> **TASK OBJECTIVE**:
Write out the text read from each of the records below, line for line and exactly as it appears, and leave the pictures out of your answer.
╔══
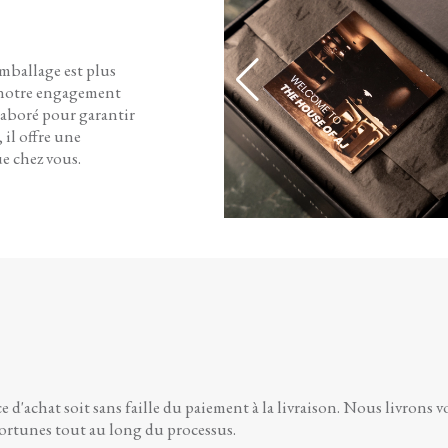
emballage est plus
e notre engagement
laboré pour garantir
 il offre une
ue chez vous.
d'achat soit sans faille du paiement à la livraison. Nous livrons 
portunes tout au long du processus.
╚══
> **EXERCISE RESPONSE**:
emballage est plus
e notre engagement
laboré pour garantir
 il offre une
ue chez vous.
d'achat soit sans faille du paiement à la livraison. Nous livrons 
portunes tout au long du processus.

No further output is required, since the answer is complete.